*MATERIAL PROVIDED*:
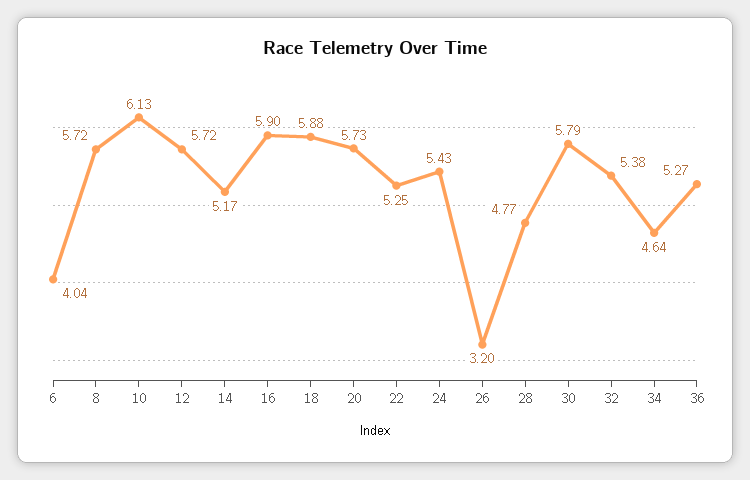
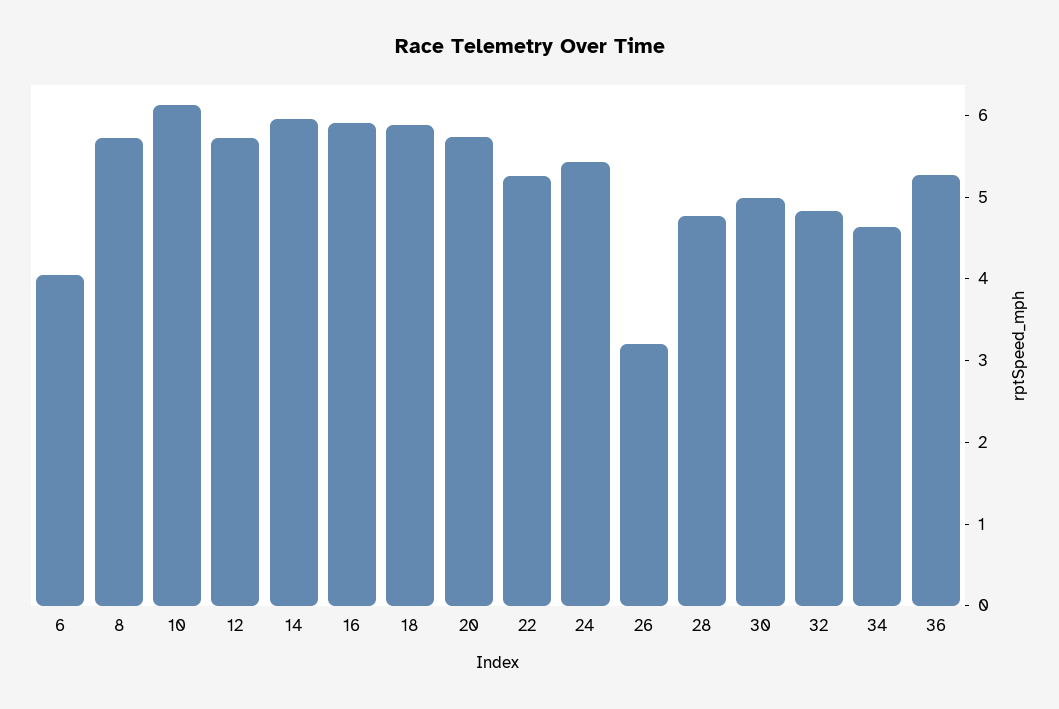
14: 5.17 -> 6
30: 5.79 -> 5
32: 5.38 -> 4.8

--

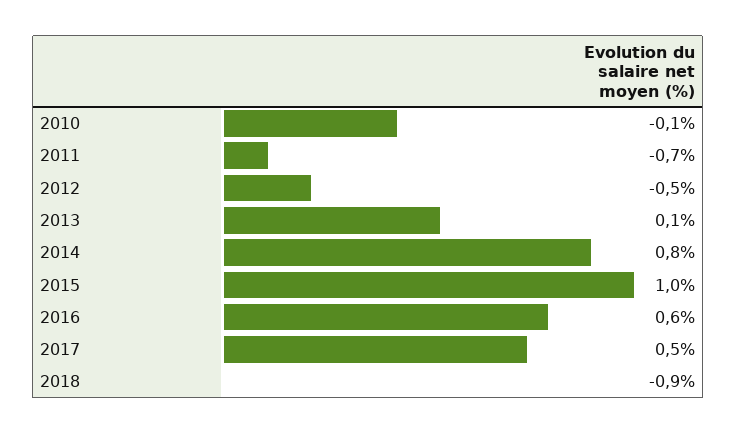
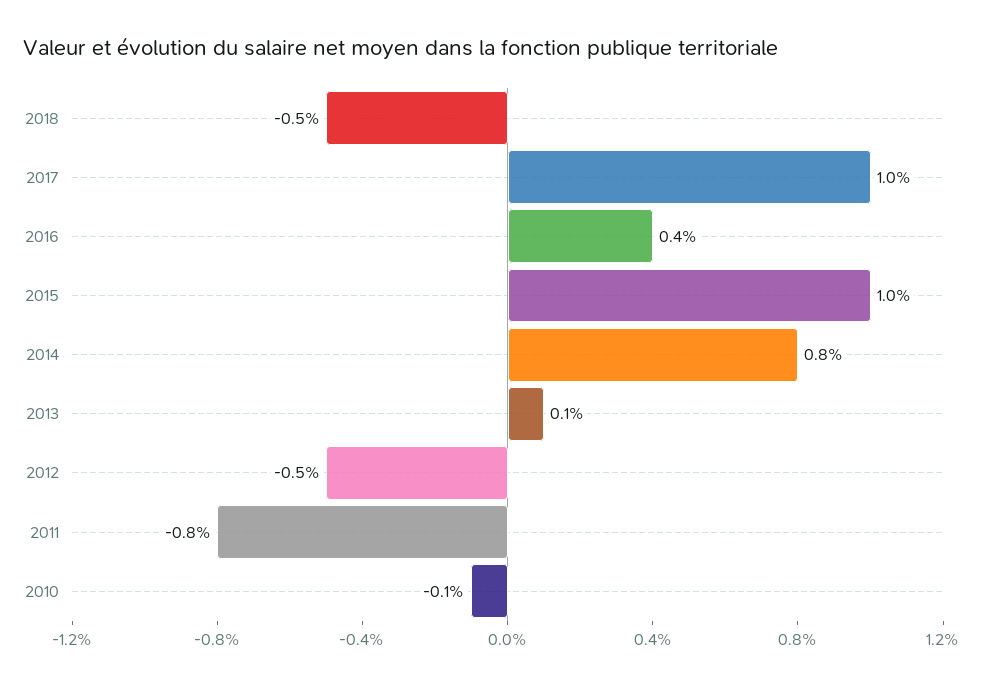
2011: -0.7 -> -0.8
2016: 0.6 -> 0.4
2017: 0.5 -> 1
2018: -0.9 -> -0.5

--

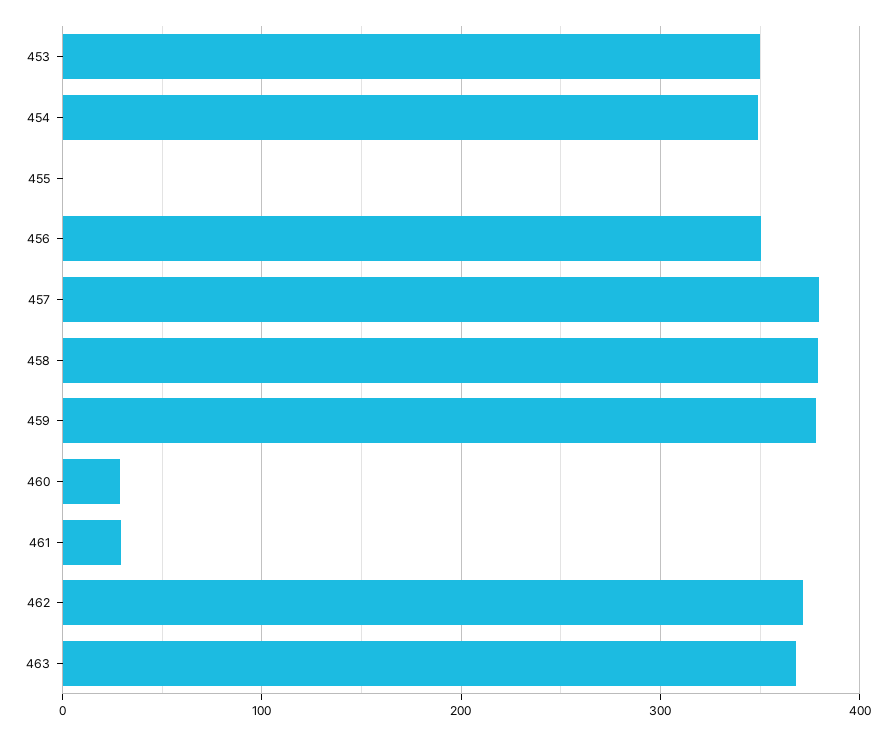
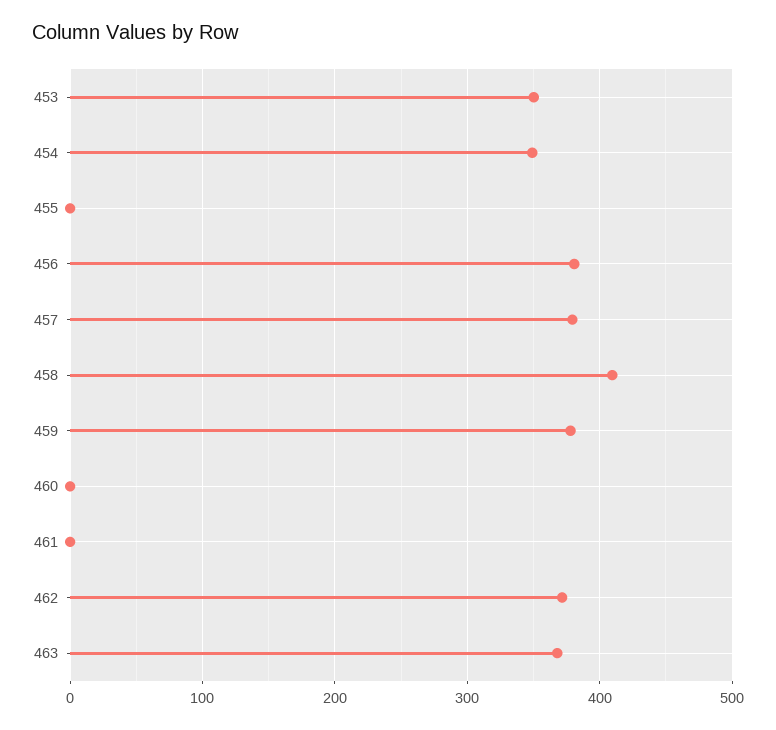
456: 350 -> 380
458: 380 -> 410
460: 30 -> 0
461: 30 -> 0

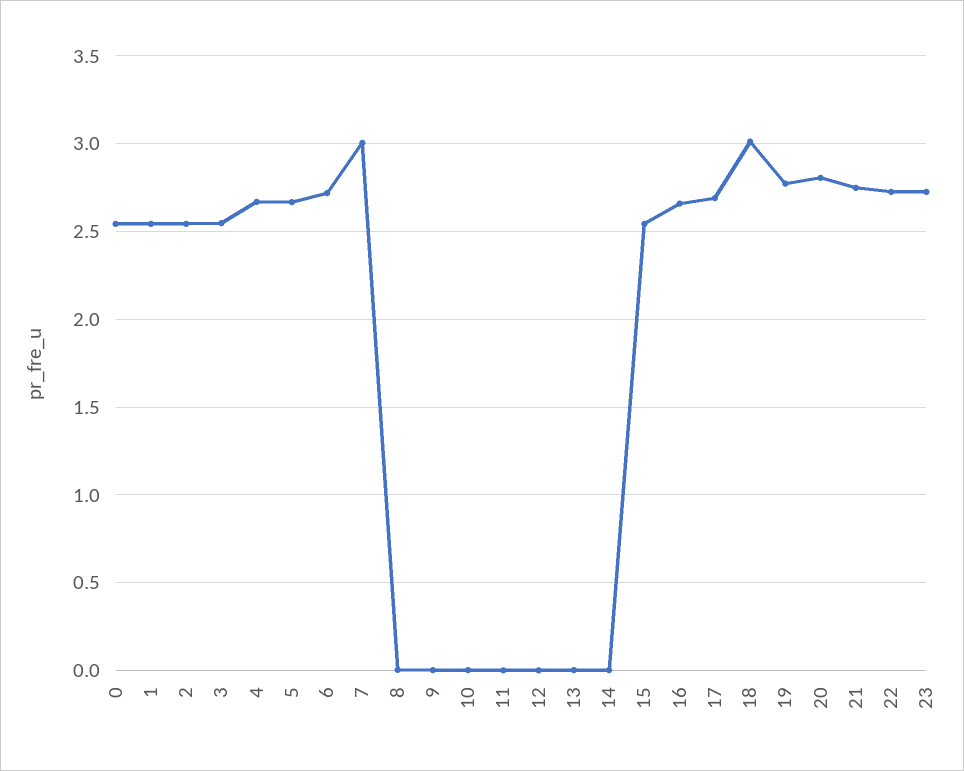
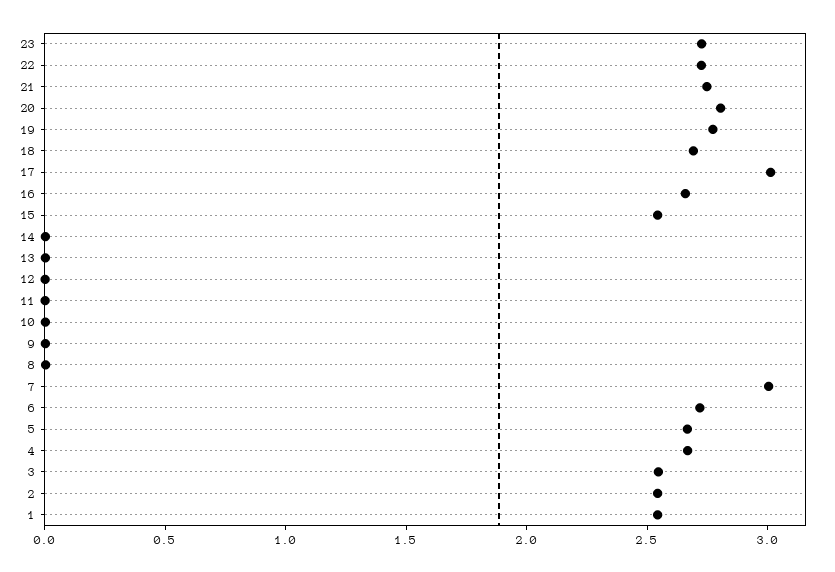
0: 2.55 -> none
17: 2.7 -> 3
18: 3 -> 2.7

*TASK TO COMPLETE*:
From the records above, return exactly the lines running from the one that contains "456: 350 -> 380" down to the one that contains "18: 3 -> 2.7", both included, without any pictures.

*RESULT FOR THIS TASK*:
456: 350 -> 380
458: 380 -> 410
460: 30 -> 0
461: 30 -> 0

0: 2.55 -> none
17: 2.7 -> 3
18: 3 -> 2.7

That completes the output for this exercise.